The normalized eigenvectors are shown below:

\begin{aligned}{}{{\bf{u}}_1} & = \frac{1}{{\sqrt {\left( { - 2} \right) + {{\left( { - 2} \right)}^2} + {{\left( 1 \right)}^2}} }}\left( {\begin{aligned}{{}}{ - 2}\\{ - 2}\\1\end{aligned}} \right)\\ & = \left( {\begin{aligned}{{}}{ - \frac{2}{3}}\\{ - \frac{2}{3}}\\{\frac{1}{3}}\end{aligned}} \right)\end{aligned}

And,

\begin{aligned}{}{{\bf{u}}_2} &= \frac{1}{{\sqrt {{{\left( { - \frac{1}{2}} \right)}^2} + {{\left( 1 \right)}^2} + {{\left( 1 \right)}^2}} }}\left( {\begin{aligned}{{}}{ - \frac{1}{2}}\\1\\1\end{aligned}} \right)\\ &= \left( {\begin{aligned}{{}}{ - \frac{1}{3}}\\{\frac{2}{3}}\\{\frac{2}{3}}\end{aligned}} \right)\end{aligned}

And,

\begin{aligned}{}{{\bf{u}}_3} &= \frac{1}{{\sqrt {{{\left( 2 \right)}^2} + {{\left( { - 1} \right)}^2} + {{\left( 2 \right)}^2}} }}\left( {\begin{aligned}{{}}2\\{ - 1}\\2\end{aligned}} \right)\\ &= \left( {\begin{aligned}{{}}{\frac{2}{3}}\\{ - \frac{1}{3}}\\{\frac{2}{3}}\end{aligned}} \right)\end{aligned}

## Step 4: Write the matrix P and D

Write matrix P using the normalized eigenvectors:

\begin{aligned}{}P &= \left( {\begin{aligned}{{}}{{{\bf{u}}_1}}&{{{\bf{u}}_2}}&{{{\bf{u}}_3}}\end{aligned}} \right)\\ &= \left( {\begin{aligned}{{}}{ - \frac{2}{3}}&{ - \frac{1}{3}}&{\frac{2}{3}}\\{ - \frac{2}{3}}&{\frac{2}{3}}&{ - \frac{1}{3}}\\{\frac{1}{3}}&{\frac{2}{3}}&{\frac{2}{3}}\end{aligned}} \right)\end{aligned}

Write matrix D using the eigenvalues of A.

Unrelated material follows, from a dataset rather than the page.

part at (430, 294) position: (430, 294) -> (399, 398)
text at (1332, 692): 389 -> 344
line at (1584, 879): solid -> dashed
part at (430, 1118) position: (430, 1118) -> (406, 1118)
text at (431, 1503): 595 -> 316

D = \left( {\begin{aligned}{{}}3&0&0\\0&9&0\\0&0&{15}\end{aligned}} \right)

## Step 5: Find the new quadratic form

Consider the expression $${{\bf{x}}^T}A{\bf{x}}$$.

\begin{aligned}{}{{\bf{x}}^T}A{\bf{x}} &= {\left( {P{\bf{y}}} \right)^T}A\left( {P{\bf{y}}} \right)\\ &= {{\bf{y}}^T}{P^T}AP{\bf{y}}\\ &= {{\bf{y}}^r}D{\bf{y}}\\ &= \left( {\begin{aligned}{{}}{{y_1}}&{{y_2}}&{{y_3}}\end{aligned}} \right)\left( {\begin{aligned}{{}}3&0&0\\0&9&0\\0&0&{15}\end{aligned}} \right)\left( {\begin{aligned}{{}}{{y_1}}\\{{y_2}}\\{{y_3}}\end{aligned}} \right)\\ &= 3y_1^2 + 9y_2^2 + 15y_3^2\end{aligned}

Thus, the new quadratic form is $$3y_1^2 + 9y_2^2 + 15y_3^2$$.